In Moreton, for example, where the sitting Liberal MP, Gary Hardgrave, says the community is "exhausted" by the influx of African refugees and needs a break, the census suggests the Sudanese population is just 0.5 per cent.
However, census figures confirm that the seat has the largest group of Sudanese residents in Queensland.
Other Queensland seats with statistically significant Sudanese communities include Groom -- held by Industry Minister Ian Macfarlane -- which takes in Toowoomba.
In Victoria, the Liberal candidate for the seat of Isaacs, held by Labor by a slim margin, is Ross Fox, who was campaigning on public safety in the area this week at the railway station near where 18-year-old Sudanese refugee Liep Gony was bashed to death.
"People don't feel safe using the Noble Park shop centre and train station because of anti-social behaviour, crime and violence," Fox says.
"Sudanese people are involved, but by no means exclusively. There's basically a conspiracy of silence on this.
"I've been campaigning on safety in Noble Park for months. Nobody else will take this up."
But New England independent MP Tony Windsor is not convinced the latest debate does not have an electoral purpose.

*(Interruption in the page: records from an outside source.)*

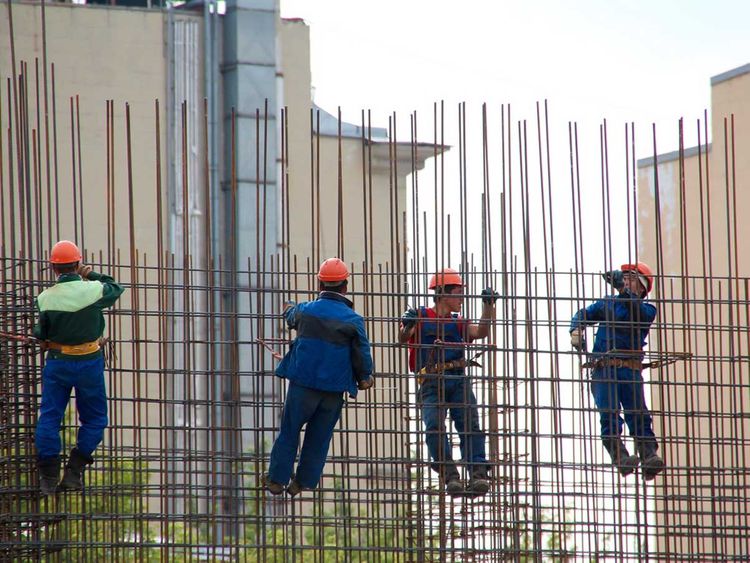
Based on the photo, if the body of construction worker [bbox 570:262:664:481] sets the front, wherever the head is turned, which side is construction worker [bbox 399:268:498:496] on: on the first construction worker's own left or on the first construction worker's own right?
on the first construction worker's own right

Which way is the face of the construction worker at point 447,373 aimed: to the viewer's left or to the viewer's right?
to the viewer's right

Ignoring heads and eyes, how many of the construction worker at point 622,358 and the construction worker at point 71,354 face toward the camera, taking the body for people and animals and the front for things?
1

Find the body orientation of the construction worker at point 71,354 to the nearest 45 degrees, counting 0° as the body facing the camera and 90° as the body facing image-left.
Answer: approximately 180°

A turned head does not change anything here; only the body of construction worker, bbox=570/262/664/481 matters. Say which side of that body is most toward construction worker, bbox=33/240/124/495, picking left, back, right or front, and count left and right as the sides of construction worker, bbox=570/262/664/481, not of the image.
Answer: right

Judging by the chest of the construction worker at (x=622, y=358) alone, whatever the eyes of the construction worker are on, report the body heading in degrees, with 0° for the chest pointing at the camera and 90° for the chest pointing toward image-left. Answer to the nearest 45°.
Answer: approximately 0°

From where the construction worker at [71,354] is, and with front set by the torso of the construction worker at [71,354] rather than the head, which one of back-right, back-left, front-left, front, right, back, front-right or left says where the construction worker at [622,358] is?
right

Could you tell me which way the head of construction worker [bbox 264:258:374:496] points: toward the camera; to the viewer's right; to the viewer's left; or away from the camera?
away from the camera

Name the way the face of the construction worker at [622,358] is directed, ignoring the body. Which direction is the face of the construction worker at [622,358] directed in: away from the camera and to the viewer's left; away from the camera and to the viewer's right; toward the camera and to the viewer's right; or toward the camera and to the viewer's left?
toward the camera and to the viewer's left

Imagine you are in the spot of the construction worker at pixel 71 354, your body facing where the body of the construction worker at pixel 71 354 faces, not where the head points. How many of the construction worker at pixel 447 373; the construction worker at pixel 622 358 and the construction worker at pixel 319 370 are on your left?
0

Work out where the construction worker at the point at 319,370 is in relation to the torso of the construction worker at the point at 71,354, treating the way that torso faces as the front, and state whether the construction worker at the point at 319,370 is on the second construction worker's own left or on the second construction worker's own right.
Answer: on the second construction worker's own right

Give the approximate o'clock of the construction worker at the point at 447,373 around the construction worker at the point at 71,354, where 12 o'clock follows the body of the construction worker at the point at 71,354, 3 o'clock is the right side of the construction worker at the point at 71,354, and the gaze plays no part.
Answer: the construction worker at the point at 447,373 is roughly at 3 o'clock from the construction worker at the point at 71,354.
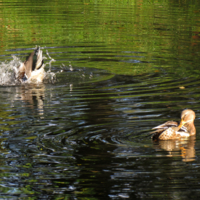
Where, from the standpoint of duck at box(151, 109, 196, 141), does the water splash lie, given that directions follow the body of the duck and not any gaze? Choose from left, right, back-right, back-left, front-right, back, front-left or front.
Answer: back-left

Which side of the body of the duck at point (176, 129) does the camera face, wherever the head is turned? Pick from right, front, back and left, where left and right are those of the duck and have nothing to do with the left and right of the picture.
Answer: right

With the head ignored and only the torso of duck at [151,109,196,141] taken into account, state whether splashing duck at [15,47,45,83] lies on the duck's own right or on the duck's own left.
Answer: on the duck's own left
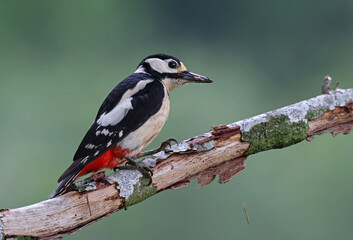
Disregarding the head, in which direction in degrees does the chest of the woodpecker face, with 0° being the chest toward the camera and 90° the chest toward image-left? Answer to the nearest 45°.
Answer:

"I think there should be a bit more clarity of the reasons why they are doing what they are doing," he says.
"Philip Ruddock for years, when the boatpeople situation was on, used to say, 'We've got to look after the Africans'.
"They seem to have settled in quite well. He's got to explain what the real agenda is.
"Kevin Andrews has got a bit of explaining to do, otherwise people will quite rightly say he's playing the race card."